Kalau memang ada data intelijen ihwal penyelundupan senjata oleh institusi di luar TNI dan Polri, mengapa Gatot tidak menyampaikan langsung kepada Presiden Jokowi, tetapi malah curhat ke para purnawirawan, apakah karena purnawirawan sudah menjadi warga sipil sehingga ia pun merasa sedang berjuang bersama rakyat?
Ada yang berspekulasi, seringnya Jenderal Gatot curhat di luar karena hubungannya dengan Presiden Jokowi bak “api di dalam sekam”. Apakah itu karena faktor politik? Gatot membantah.
“Panglima TNI pasti berpolitik. Politiknya adalah politik negara, bukan politik praktis. Sebagai Panglima, saya harus melaksanakan tugas sesuai konstitusi. Politik saya politik negara," kata Gatot (Kompas.com, Rabu 4 Oktober 2017).
Kalau memang ada perbedaan pendapat antara Presiden dan Panglima TNI, bukankah itu wajar, karena Presiden lebih banyak bergerak di ranah politik, sedangkan Panglima TNI lebih banyak bergerak di ranah pertahanan. Tapi, apa pun perbedaannya, sesuai amanat Pasal 10 UUD 1945, Panglima TNI harus tunduk kepada Presiden. Kecuali ia sudah “kebelet” berpolitik praktis, maka saran Wakil Presiden Jusuf Kalla, agar tentara yang mau berpolitik keluar dari TNI, patut dilaksanakan.
Di hari jadi TNI ini nampaknya menarik untuk merekonstruksi hubungan Presiden Soekarno dengan Panglima Besar Jenderal Sudirman di masa-masa genting. Dalam biografi Soekarno yang ditulis Cindy Adams, “Penyambung Lidah Rakyat”, terkait Agresi Militer Belanda II, 19 Desember 1948, disebutkan, pagi-pagi buta sebelum pasukan payung militer Belanda mendarat dan mengusai Bandara Maguwo (kini Adi Soetjipto), Yogyakarta, Sudirman mendatangi Soekarno.
“Saya minta dengan sangat agar Bung Karno turut menyingkir. Rencana saya akan meninggalkan kota ini dan masuk hutan,” kata Sudirman sambil memohon, “Bung, pergilah bersama saya.”
“Engkau seorang prajurit,” jawab Soekarno, “Tempatmu di medan pertempuran dengan anak buahmu, dan tempatmu bukan pelarian untukku. Aku harus tinggal di sini sehingga memungkinkan aku untuk berunding dan memimpin rakyat kita semua.”
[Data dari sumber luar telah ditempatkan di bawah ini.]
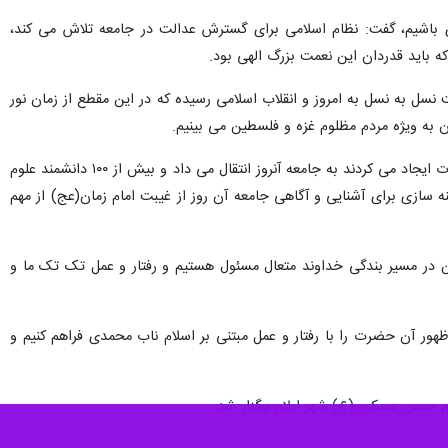
ی باشیم، گفت: نظام اسلامی برای گسترش عدالت در جامعه تلاش می کند،
 باید قدردان این نعمت بزرگ الهی بود.
نسل به نسل به امروز و انقلاب اسلامی رسیده که در این مقطع از زمان نور
ان به ویژه مردم مظلوم غزه و فلسطین می بینیم.
وی بیان کرد: امام حسن عسکری(ع)، معارف تشیع و اهل بیت(ع) را با وجود همه تگناهای که دشمنان برای آن حضرت ایجاد می کردند به جامعه آنروز انتقال می داد و بیش از ۱۰۰ دانشمند علوم
 سازی برای آشنایی و آگاهی جامعه آن روز از غیبت امام زمان(عج) از مهم
فتن در مسیر بندگی خداوند متعال مسئول هستیم و رفتار و عمل تک تک ما و
ظهور آن حضرت را با رفتار و عمل مبتنی بر اسلام ناب محمدی فراهم کنیم و
م حسن عسکری(ع) شهر ایلام برگزار شد.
"Jangan adakan pertempuran di jalan-jalan dalam kota. Kita dengan cara itu tidak akan mungkin menang. Akan tetapi, pindahkanlah tentaramu keluar kota. Dirman, berjuanglah sampai mati. Aku perintahkan kepadamu untuk menyebarkan seluruh tentara ke desa-desa. Isilah seluruh lembah dan bukit. Tempatkan anak buahmu di setiap semak belukar. Ini adalah perang gerilya semesta," pesan Soekarno kepada Sudirman.
Terbukti kemudian, perang gerilya yang ditempuh Sudirman mampu meyakinkan dunia internasional bahwa eksistensi Republik Indonesia masih terjaga, sehingga memudahkan Bung Karno melakukan diplomasi politik. Kemerdekaan RI yang diproklamasikan pada 17 Agustus 1945 pun bisa dipertahankan hingga sekarang.
Kesimpulannya, biarlah politik diurus otoritas sipil, sedangkan TNI mengurus pertahanan. Kita sependapat dengan Jenderal Gatot bahwa politik TNI adalah politik negara, bukan politik praktis. Dengan demikian, TNI akan tetap berada di tengah-tengah rakyat, sehingga TNI pun akan kuat. Atau jangan-jangan Sang Panglima yang tidak kuat sehingga suka curhat? Dirgahayu TNI!
Karyudi Sutajah Putra: Pegiat Media, tinggal di Jakarta.